_Article_
** Begin **

Skip to content

Response Headers

Rate limiting is half the battle. The other half is telling clients how they're doing before they slam into a wall.

Without response headers, your clients are flying blind - they have no idea how many requests they have left, when their window resets, or why they suddenly got a 429. With the right headers, a well-behaved client can slow itself down gracefully, show users a meaningful "try again in X seconds" message, and stop hammering your API unnecessarily.

This page covers the Header and Headers system that Traffik uses to resolve rate limit header values. Traffik does not automatically inject headers into responses, it computes the values and returns them. It's up to you to attach them to your response however you see fit (e.g., via middleware, a custom dependency, or a Starlette response). The headers= parameter on a throttle tells Traffik which headers to resolve, not which ones to auto-inject.


Why Headers Matter

Standard rate limit headers have become a de facto convention - GitHub, Stripe, Cloudflare, and most large APIs all use some variation of these three:

Header Meaning
X-RateLimit-Limit Maximum requests allowed in the current window
X-RateLimit-Remaining Requests left in the current window
Retry-After Seconds to wait before trying again (RFC 6585)

A client that reads these headers can back off gracefully, show users a countdown timer, or queue requests intelligently. A client that doesn't get them just crashes and retries until you block it.

Traffik lets you attach these headers to every response, or only to throttled responses, whichever fits your API contract.


Built-in Header Presets

For most use cases, you don't need to build your own headers from scratch. Traffik ships two ready-made presets, available from both traffik and traffik.headers:

from traffik.headers import DEFAULT_HEADERS_ALWAYS, DEFAULT_HEADERS_THROTTLED
# or equivalently:
# from traffik import DEFAULT_HEADERS_ALWAYS, DEFAULT_HEADERS_THROTTLED

DEFAULT_HEADERS_ALWAYS - Sends X-RateLimit-Limit, X-RateLimit-Remaining, and Retry-After on every response. Clients can always see their current status.

** End **

_Work instructions_
1. Can you rewrite the paragraph of the Traffik rate-limit headers page that begins "This page covers the Header and Headers system" as a short bulleted list that keeps its main facts?
2. Could you carry on the Traffik rate-limit headers page from its final line onward?

_Data supplied_
** Begin **

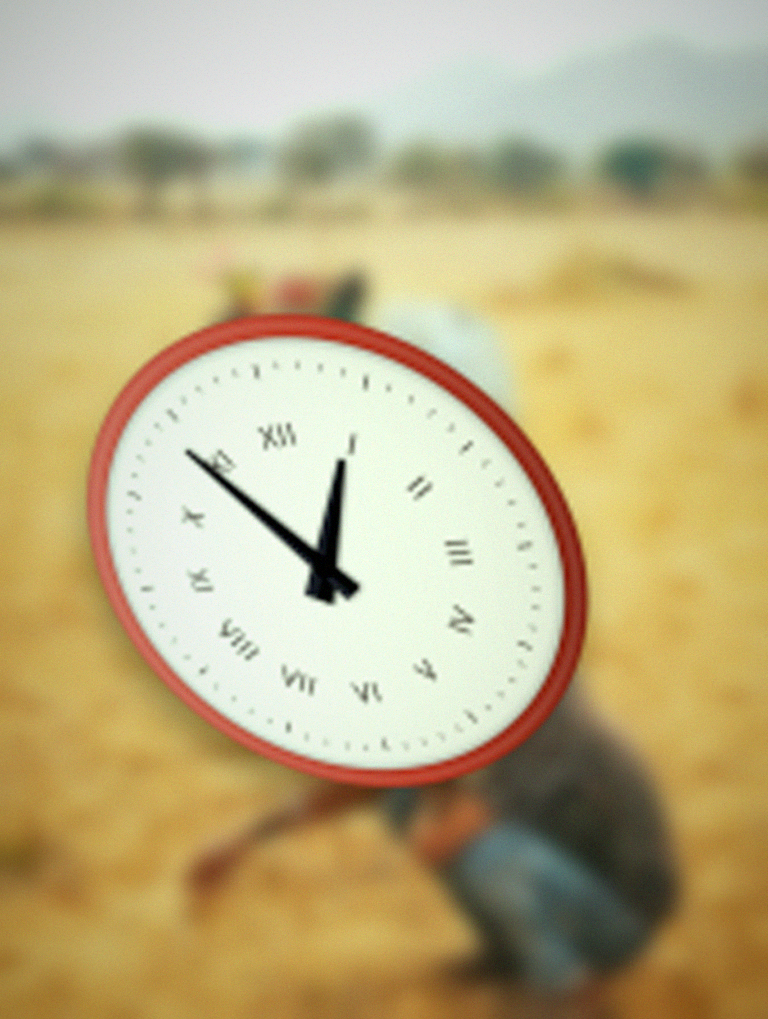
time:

** End **
** Begin **

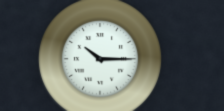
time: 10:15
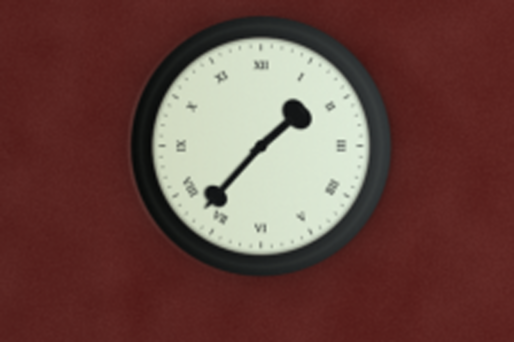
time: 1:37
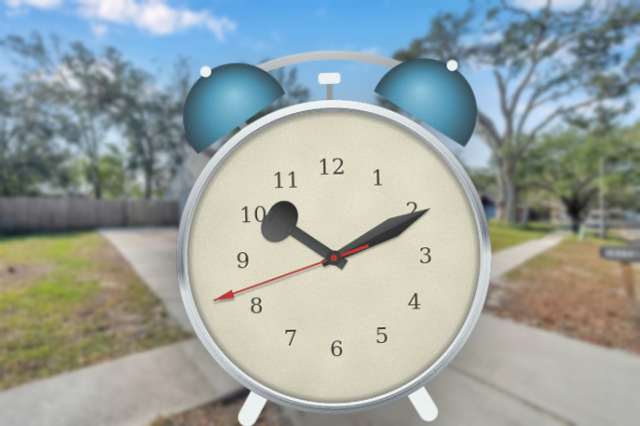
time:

** End **
** Begin **

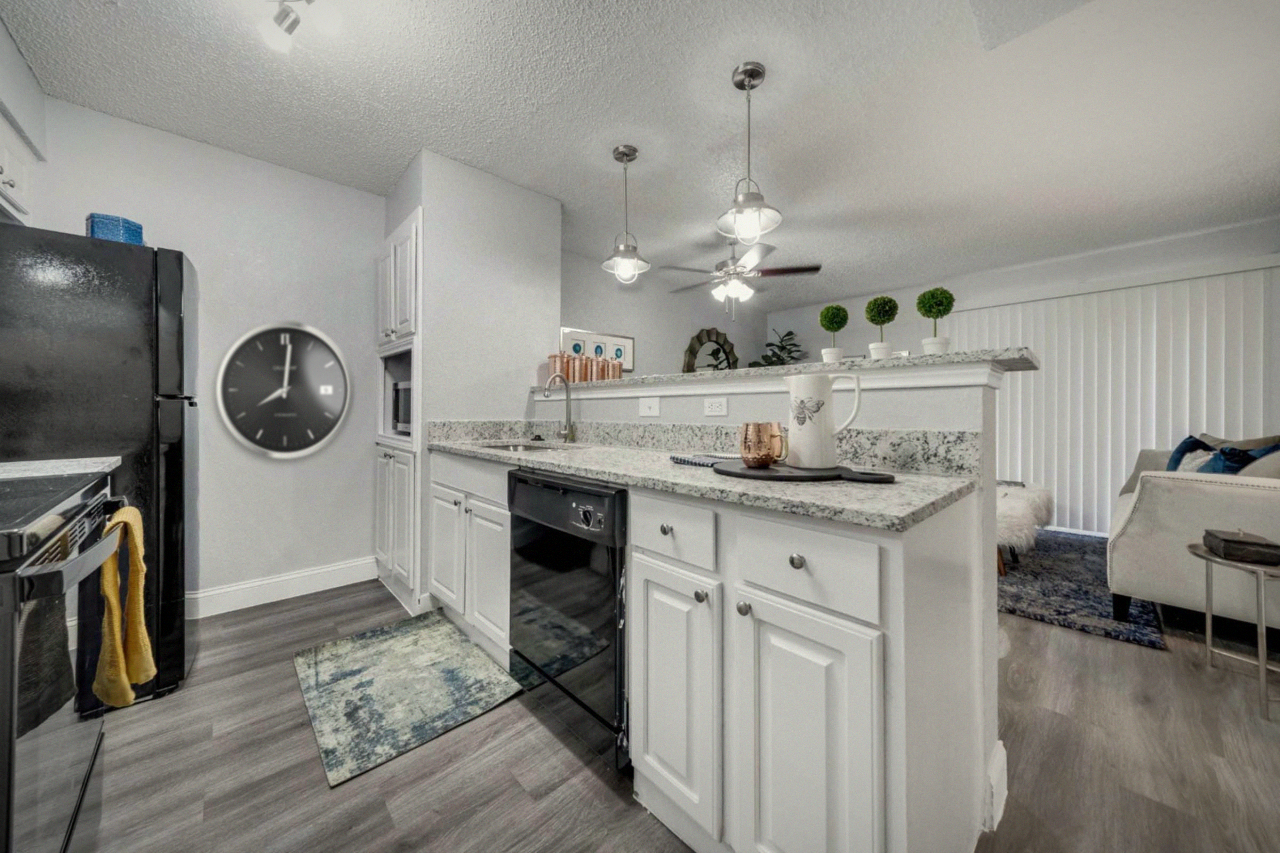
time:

** End **

_Responses for each task_
1.
- Covers the Header and Headers system Traffik uses to resolve rate limit header values.
- Traffik computes and returns these values but does not inject headers into responses automatically.
- You attach them to the response yourself, e.g., via middleware, a custom dependency, or a Starlette response.
- A throttle's headers= parameter tells Traffik which headers to resolve, not which ones to auto-inject.

2.
DEFAULT_HEADERS_THROTTLED - Sends the same three headers only when a client is throttled (i.e., receives a 429). Quieter by default; headers appear only when they matter most.

Which should I use?

DEFAULT_HEADERS_ALWAYS is friendlier for client developers, they can poll their remaining quota without making a special endpoint for it. DEFAULT_HEADERS_THROTTLED keeps response size smaller on normal requests and is common in APIs where clients are expected to track their own usage. GitHub uses "always"; many simpler APIs use "throttled".


Attaching Headers to a Throttle

Pass a headers argument when constructing any throttle:

from traffik import HTTPThrottle
from traffik.headers import DEFAULT_HEADERS_ALWAYS

throttle = HTTPThrottle(
    "api:items",
    rate="100/min",
    headers=DEFAULT_HEADERS_ALWAYS,
)

The headers= parameter tells Traffik which headers to resolve on a hit. On every hit (throttled or not, depending on the preset), the header values are computed from the current strategy statistics and returned by throttle.get_headers(). You are responsible for attaching them to your response, for example by calling response.headers.update(resolved) in a custom handler or middleware.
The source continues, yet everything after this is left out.